Wielkie podwyżki w rządzie. Przepisy wprowadzane są „tylnymi drzwiami”

Wielkie podwyżki w rządzie. Przepisy wprowadzane są „tylnymi drzwiami”

Premier Mateusz Morawiecki
Premier Mateusz Morawiecki Źródło: Newspix.pl / Aleksander Majdanski
Onet przyjrzał się nowelizacji ustawy o działach administracji rządowej, która w ekspresowym tempie przechodzi przez Sejm. Na mocy tych przepisów co czwarty członek rządu dostanie aż 100 proc. podwyżki - czytamy.

Wszystko dzieje się w efekcie rekonstrukcji rządu, do której doszło na początku października. W ramach zmian niektóre ministerstwa zlikwidowano, inne połączono, co rodzi konieczność naniesienia stosownych zmian w ustawie.

I tu pojawia się nowelizacja ustawy o działach administracji rządowej, która jest procedowana w ekspresowym tempie. Onet przyjrzał się tej ścieżce i wskazuje, że w ten sposób rząd tylnymi drzwiami wprowadza gigantyczne podwyżki dla wiceministrów.

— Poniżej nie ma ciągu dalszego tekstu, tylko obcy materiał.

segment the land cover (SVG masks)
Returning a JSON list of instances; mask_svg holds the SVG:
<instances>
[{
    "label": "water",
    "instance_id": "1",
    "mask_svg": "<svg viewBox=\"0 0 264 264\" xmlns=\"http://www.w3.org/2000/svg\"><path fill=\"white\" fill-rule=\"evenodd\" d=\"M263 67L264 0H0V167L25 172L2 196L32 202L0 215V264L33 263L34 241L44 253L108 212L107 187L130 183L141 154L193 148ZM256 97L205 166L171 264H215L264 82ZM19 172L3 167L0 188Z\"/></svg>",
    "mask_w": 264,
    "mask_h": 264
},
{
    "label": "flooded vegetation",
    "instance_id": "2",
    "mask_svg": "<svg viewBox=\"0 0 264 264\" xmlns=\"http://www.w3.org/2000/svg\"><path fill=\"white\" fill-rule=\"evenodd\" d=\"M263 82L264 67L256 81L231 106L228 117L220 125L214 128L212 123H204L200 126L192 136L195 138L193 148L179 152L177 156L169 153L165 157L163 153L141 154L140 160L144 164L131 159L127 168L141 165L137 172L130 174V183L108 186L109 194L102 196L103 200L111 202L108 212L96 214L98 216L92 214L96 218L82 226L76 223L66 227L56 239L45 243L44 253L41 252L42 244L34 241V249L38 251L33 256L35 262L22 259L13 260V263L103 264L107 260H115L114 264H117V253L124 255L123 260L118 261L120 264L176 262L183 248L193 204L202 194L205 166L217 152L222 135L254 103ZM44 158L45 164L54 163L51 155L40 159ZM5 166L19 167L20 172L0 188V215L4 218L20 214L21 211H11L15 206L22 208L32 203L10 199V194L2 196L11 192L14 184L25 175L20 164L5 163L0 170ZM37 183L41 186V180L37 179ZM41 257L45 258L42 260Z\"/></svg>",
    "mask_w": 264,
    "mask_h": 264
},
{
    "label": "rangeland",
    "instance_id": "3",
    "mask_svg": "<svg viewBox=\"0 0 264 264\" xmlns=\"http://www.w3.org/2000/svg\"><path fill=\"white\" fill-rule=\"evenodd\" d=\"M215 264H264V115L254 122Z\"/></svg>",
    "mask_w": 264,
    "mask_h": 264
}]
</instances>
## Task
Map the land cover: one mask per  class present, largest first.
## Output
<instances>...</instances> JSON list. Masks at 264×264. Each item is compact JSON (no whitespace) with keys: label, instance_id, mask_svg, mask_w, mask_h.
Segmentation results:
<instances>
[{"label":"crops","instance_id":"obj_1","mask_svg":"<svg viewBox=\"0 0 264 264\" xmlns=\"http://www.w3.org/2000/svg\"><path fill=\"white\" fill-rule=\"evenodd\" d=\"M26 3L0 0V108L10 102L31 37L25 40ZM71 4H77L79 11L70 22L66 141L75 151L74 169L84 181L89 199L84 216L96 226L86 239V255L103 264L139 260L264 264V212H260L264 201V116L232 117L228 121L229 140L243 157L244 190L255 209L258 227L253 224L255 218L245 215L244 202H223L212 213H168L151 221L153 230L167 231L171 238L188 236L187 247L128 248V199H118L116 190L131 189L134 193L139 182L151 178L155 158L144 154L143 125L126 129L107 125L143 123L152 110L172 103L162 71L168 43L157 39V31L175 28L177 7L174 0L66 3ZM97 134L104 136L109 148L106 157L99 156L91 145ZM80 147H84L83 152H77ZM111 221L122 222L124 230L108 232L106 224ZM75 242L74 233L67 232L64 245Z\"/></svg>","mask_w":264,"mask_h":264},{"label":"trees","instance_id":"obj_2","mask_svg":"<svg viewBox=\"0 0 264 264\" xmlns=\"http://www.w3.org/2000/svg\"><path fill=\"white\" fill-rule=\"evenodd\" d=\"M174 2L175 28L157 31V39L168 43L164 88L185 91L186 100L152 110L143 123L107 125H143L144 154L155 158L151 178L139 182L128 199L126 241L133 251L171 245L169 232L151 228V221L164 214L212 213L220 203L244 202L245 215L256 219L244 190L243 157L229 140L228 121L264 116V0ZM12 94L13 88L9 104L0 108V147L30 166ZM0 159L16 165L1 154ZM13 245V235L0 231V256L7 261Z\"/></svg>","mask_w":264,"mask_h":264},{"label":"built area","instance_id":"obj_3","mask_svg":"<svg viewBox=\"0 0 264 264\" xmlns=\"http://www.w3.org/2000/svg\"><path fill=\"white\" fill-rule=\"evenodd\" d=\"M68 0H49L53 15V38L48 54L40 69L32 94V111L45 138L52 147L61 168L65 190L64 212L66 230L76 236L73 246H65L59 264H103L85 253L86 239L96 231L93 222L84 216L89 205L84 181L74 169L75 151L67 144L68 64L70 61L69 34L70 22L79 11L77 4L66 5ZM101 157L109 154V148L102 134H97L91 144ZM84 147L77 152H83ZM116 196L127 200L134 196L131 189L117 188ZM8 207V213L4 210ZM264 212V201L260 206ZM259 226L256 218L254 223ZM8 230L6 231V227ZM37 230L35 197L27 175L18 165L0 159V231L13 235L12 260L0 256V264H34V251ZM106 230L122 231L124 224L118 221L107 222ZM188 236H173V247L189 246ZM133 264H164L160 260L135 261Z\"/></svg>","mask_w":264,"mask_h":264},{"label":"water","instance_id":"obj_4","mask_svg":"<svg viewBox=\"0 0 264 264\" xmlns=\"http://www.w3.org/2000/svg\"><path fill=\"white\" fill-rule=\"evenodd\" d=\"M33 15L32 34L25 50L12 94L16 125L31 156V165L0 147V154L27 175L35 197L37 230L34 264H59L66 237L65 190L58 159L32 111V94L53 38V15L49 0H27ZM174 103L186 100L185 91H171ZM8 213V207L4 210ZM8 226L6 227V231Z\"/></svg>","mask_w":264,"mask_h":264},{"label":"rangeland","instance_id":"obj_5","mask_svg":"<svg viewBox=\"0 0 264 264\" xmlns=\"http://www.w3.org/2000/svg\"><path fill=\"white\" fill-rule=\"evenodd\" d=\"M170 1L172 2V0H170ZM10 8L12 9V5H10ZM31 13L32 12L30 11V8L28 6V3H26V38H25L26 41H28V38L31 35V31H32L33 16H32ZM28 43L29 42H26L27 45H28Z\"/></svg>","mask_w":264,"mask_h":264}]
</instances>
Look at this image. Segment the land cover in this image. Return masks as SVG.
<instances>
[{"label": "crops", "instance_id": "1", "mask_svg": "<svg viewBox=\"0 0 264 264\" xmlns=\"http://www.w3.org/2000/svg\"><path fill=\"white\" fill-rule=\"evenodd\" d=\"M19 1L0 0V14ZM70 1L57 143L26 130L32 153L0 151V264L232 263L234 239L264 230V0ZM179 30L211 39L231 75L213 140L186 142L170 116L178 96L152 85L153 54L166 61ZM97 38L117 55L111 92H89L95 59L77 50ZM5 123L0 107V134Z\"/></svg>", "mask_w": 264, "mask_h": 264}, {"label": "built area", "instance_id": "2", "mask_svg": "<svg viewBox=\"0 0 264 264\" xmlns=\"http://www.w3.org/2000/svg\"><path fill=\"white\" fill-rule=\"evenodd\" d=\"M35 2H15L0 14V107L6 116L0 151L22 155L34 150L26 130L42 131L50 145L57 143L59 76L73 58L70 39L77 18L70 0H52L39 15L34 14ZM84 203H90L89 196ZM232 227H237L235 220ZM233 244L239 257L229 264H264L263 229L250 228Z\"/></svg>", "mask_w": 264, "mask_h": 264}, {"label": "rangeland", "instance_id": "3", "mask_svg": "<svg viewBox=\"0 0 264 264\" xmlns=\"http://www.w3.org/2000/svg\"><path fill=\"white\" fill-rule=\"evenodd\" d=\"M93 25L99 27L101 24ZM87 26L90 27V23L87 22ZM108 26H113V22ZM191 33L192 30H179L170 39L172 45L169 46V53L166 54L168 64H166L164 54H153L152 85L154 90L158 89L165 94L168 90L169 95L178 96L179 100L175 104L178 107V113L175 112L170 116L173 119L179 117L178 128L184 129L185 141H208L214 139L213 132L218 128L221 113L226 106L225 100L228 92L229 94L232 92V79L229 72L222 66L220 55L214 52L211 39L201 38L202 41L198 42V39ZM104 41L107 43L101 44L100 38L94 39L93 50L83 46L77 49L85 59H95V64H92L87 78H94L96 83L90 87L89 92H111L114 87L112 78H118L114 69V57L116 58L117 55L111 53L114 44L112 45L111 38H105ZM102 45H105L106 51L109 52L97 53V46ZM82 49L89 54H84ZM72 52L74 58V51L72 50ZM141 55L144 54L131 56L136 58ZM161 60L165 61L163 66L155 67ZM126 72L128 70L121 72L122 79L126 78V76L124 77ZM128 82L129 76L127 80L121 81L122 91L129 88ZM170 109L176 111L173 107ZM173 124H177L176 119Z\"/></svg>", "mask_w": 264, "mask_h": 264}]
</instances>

Onet: Rząd „wykreuje” ekspertów

Portal zwraca uwagę, że w nowelizacji znalazła się zmiana, która ma spowodować, że podsekretarzami stanu będą eksperci – osoby apolityczne, niezwiązane z żadną partią ani spółką SP.

Obecni wiceministrowie – w większości politycy – nie odejdą jednak ze swoich stanowisk, a „zmienią się” w ekspertów. Jak? Zrzekną się członkostwa w partii, związkach zawodowych oraz zarządach i radach nadzorczych spółek.

100 proc. podwyżki

Kontrowersje wzbudza także zgłaszana przez posła Lewicy Wiesława Szczepańskiego planowana podwyżka dla osób w randze wiceministrów.

– Pan minister Dworczyk na początku nie chciał powiedzieć, ile będą od teraz zarabiać podsekretarze stanu. W końcu ujawnił, że chodzi o kwoty rzędu 16 tys. zł plus dodatki. Czyli ostatecznie będzie to ok. 20 tys. zł. – mówi Onetowi Szczepański.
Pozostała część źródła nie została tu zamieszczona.